David Zaslav Promises a Unified Future for DC: ‘There’s Not Going to Be 4 Batmans’

Michael Keaton’s triumphant return as Batman sure sounds like it’s being scaled back

Robert Pattinson The Batman
Warner Bros.

DC fans should savor Michael Keaton’s return as Batman in the upcoming “The Flash” movie, because it sounds like that could be the beginning and end of his reprisal. Warner Bros. Discovery CEO David Zaslav teased future plans for DC Films on Tuesday under the tutelage of newly installed CEOs James Gunn and Peter Safran, and reading between the lines, it sure sounds like the multiverse is not going to be key going forward.
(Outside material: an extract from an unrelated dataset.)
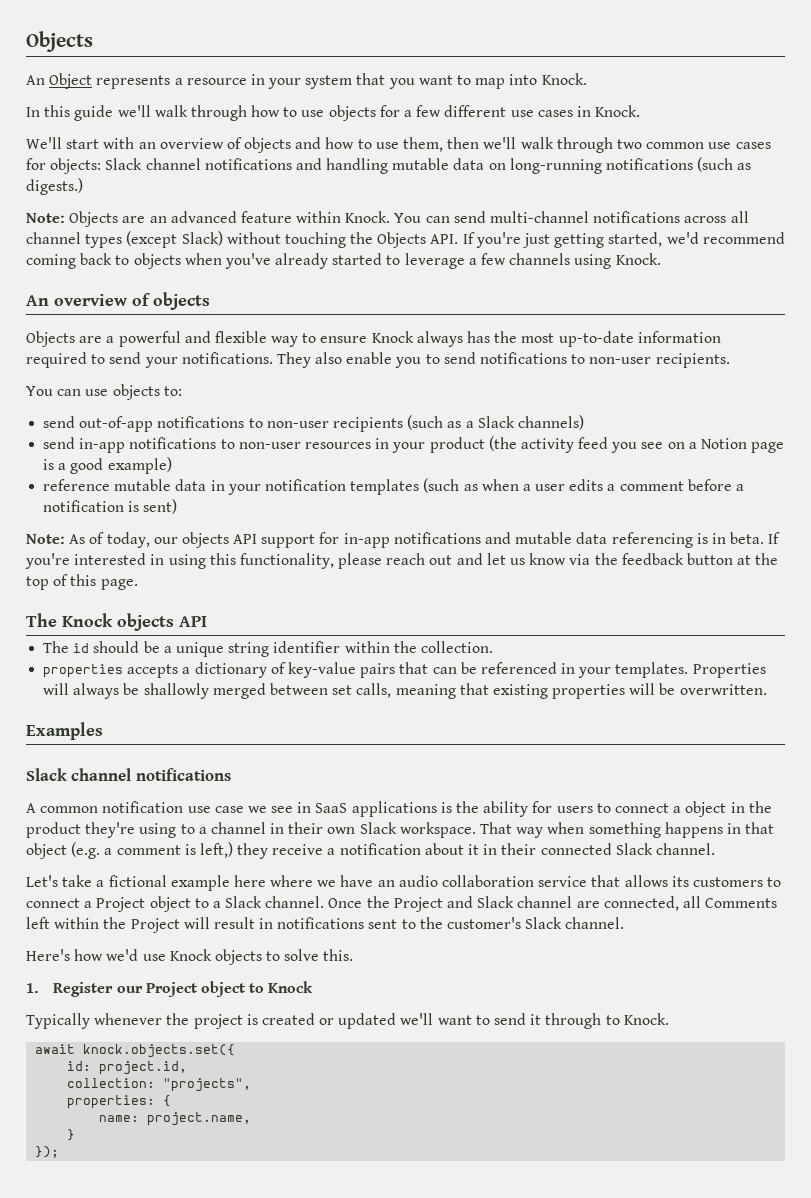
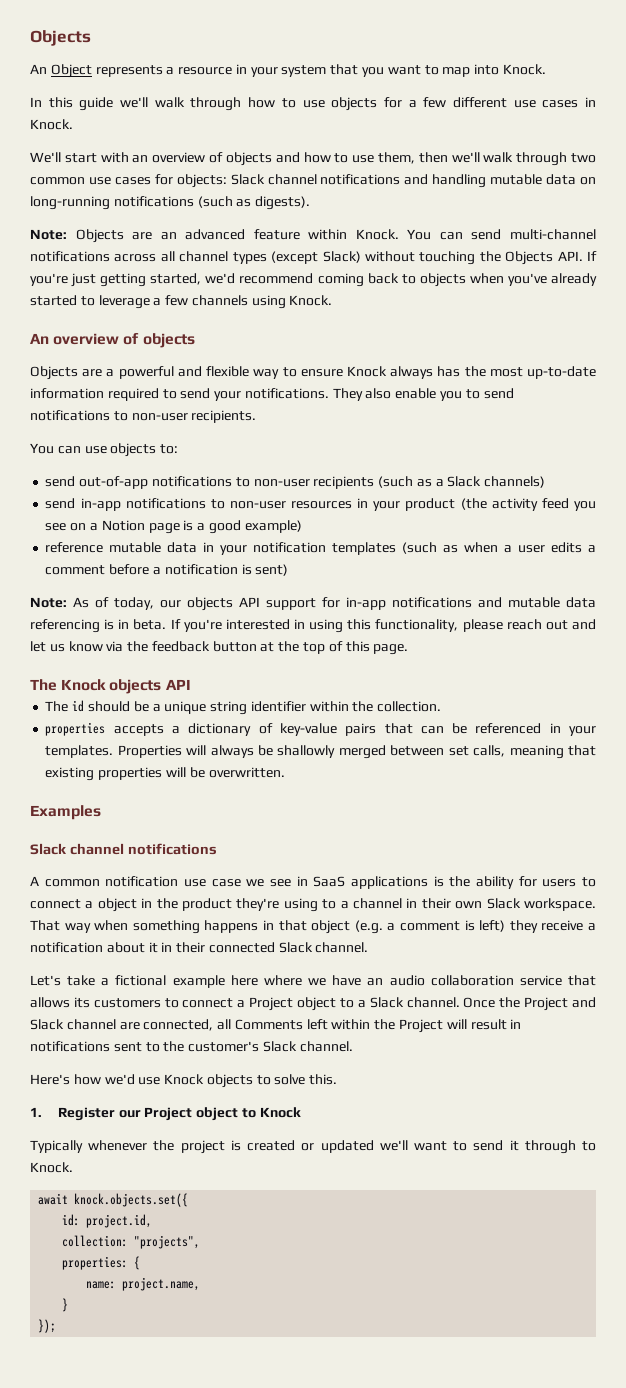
[26,178,83,195] digests.) -> [255,196,311,210] digests).
[199,842,233,858] left,) -> [479,920,506,932] left)

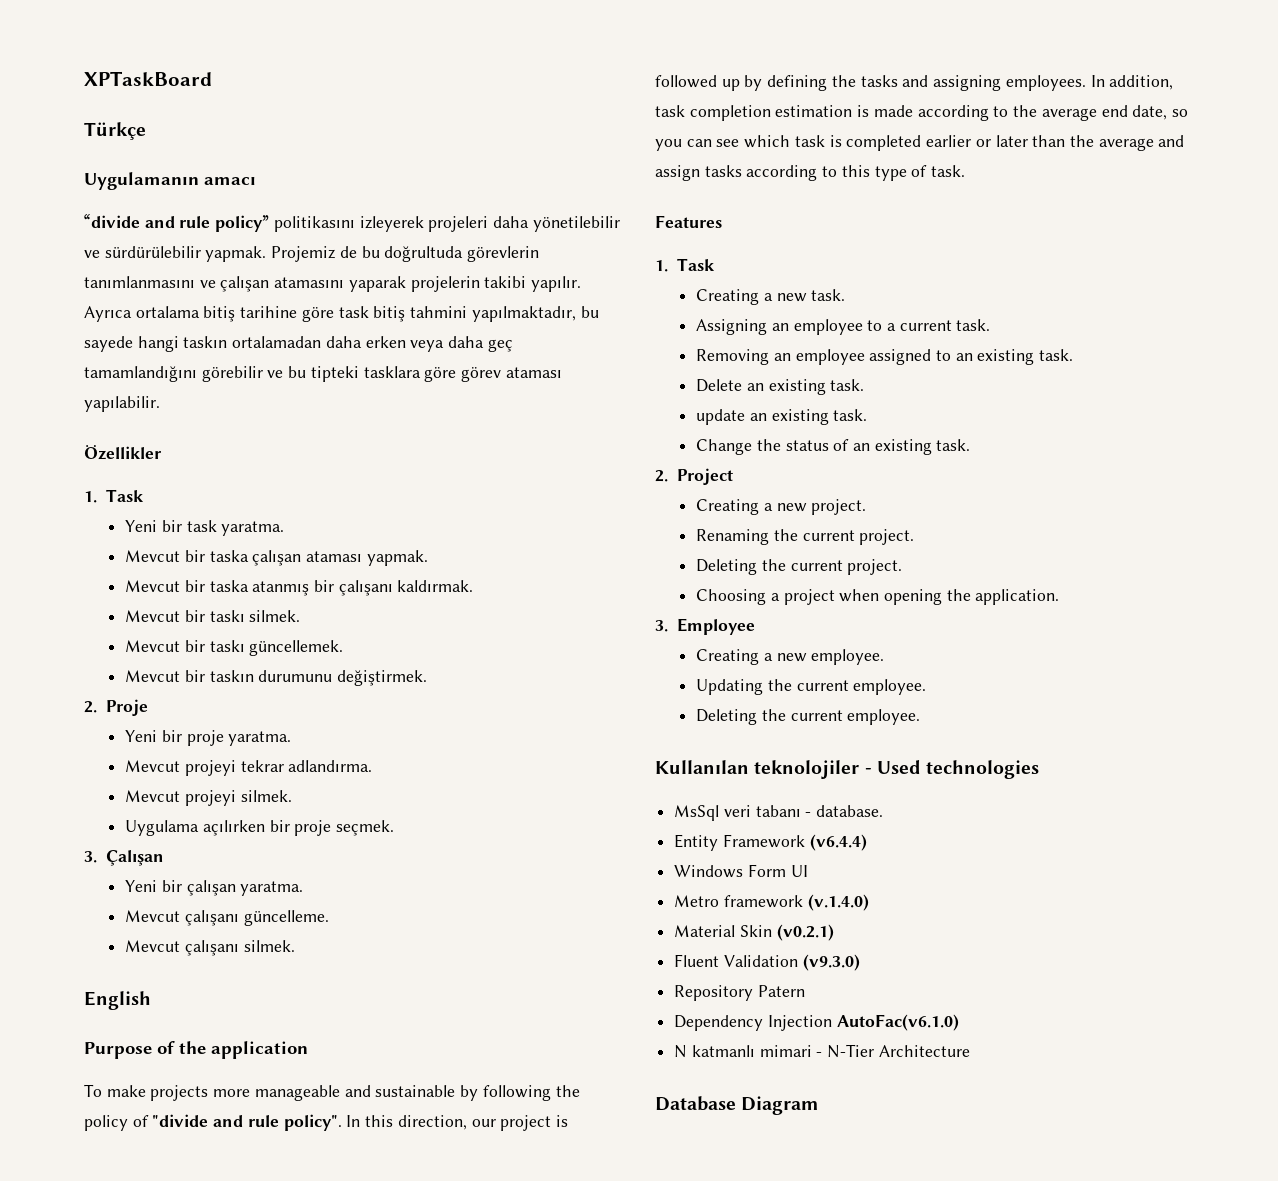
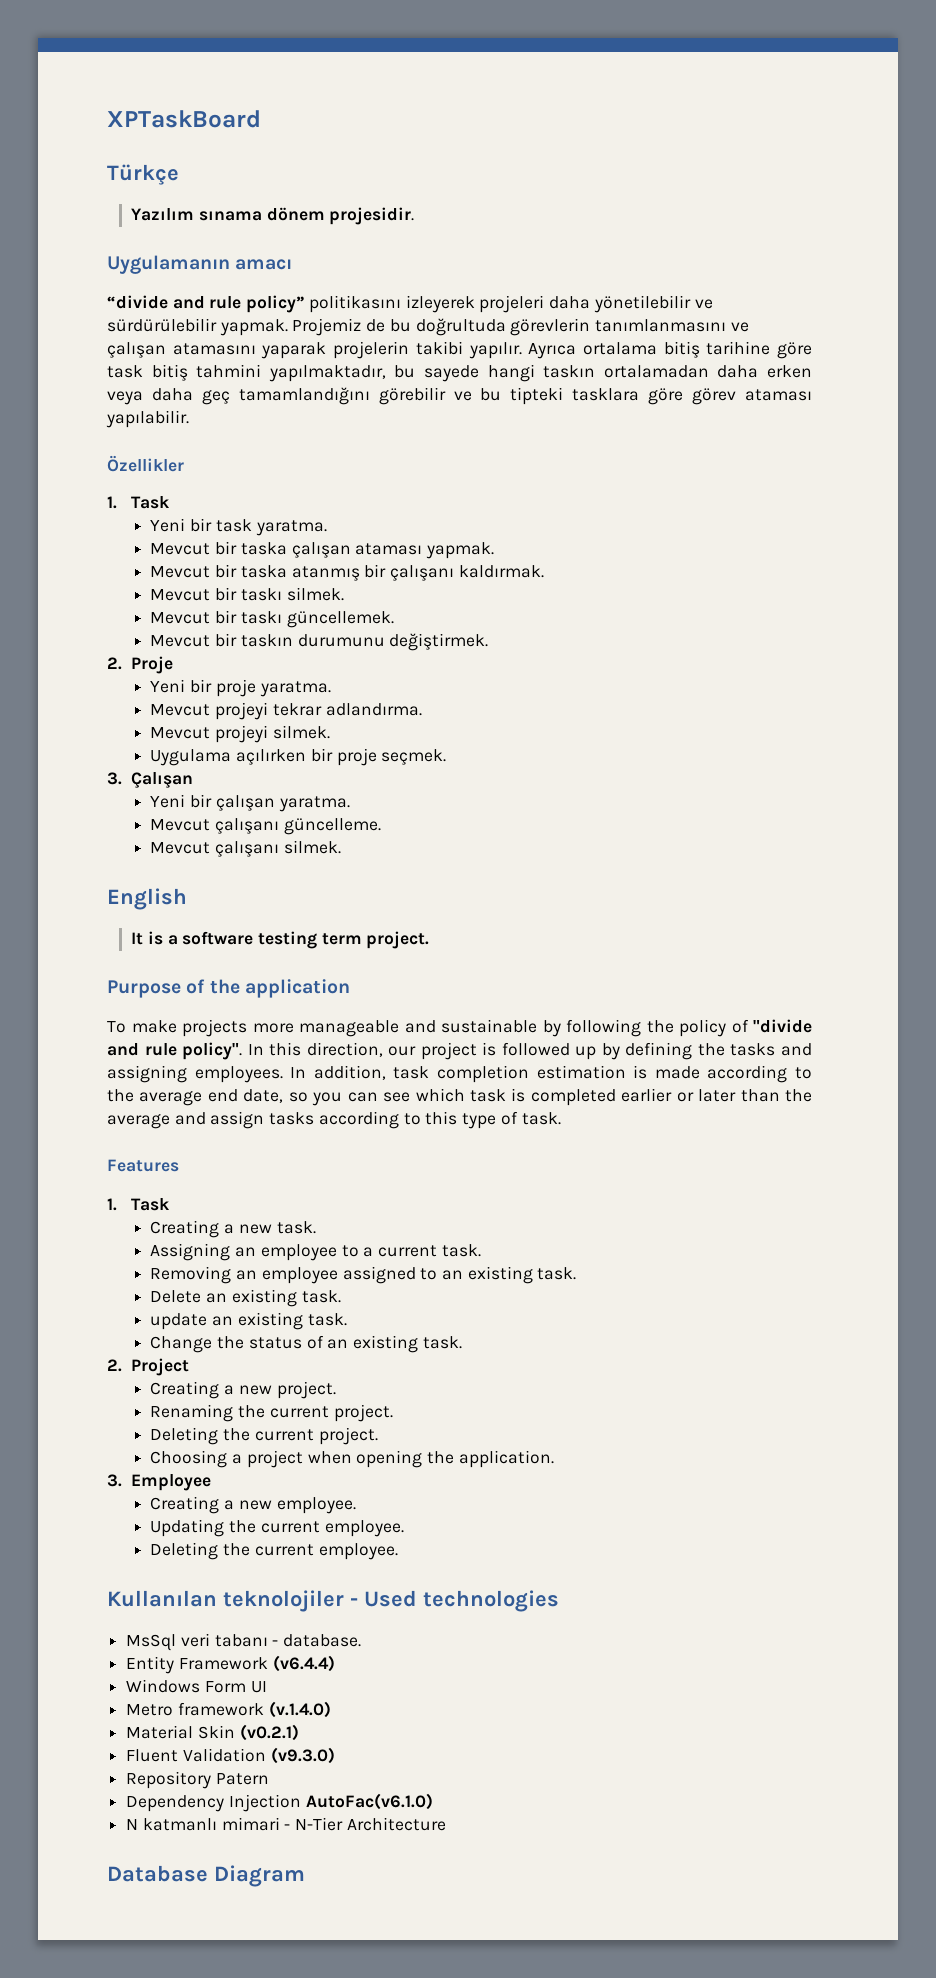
(146, 131) none -> [131,207,415,225] // Yazılım sınama dönem projesidir.
(151, 1000) none -> [131,931,430,949] // It is a software testing term project.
“I think over the next few years, you’re going to see a lot of growth and opportunity around DC, there’s not going to be four Batmans,” Zaslav said. “And so part of our strategy is drive the hell out of DC, which James and Peter are going to do. I think they’ve thrilled the fans. I think they’re going to thrill you over a period of time.”

While at face value the notion of four different Batman actors at the same time would seem silly, that was kind of the direction DC was heading before Gunn and Safran came onboard to steer the ship.

Keaton, who starred as Batman in Tim Burton’s two “Batman” films in 1989 and 1992, reprises the character in next year’s “The Flash” when Ezra Miller’s speedster travels to a different universe – the one in which Keaton is still Batman.

Keaton’s role in the current DC slate was originally intended to be larger, as he appeared in the now-scrapped “Batgirl” movie and could have potentially starred in further “Batman” sequels down the road. But Zaslav’s comments on Tuesday paired with the “Batgirl” cancellation seem to signal his desire to simplify the Caped Crusader for audiences.

Ben Affleck’s Batman has a cameo in “Aquaman and the Lost Kingdom,” although rumors have swirled that his cameo replaces a cameo that was intended for Keaton. Affleck also appears in “The Flash” but has signaled that his time at Batman has come to an end, while Robert Pattinson’s Batman franchise is just getting started with a proper sequel greenlit and in the works.

Gunn and Safran, meanwhile, have said that they’re working on a grand eight to 10-year plan for the DC Universe, and it very much sounds like it will more closely resemble the more unified Marvel Cinematic Universe rather than splitting off into multiple realities.

All of this to say, while “The Flash” was seemingly originally intended to open the DC universe up to the multiverse in a way that would allow for multiple Batman franchises to exist at the same time, Zaslav and Co. now seem keen on scaling that back.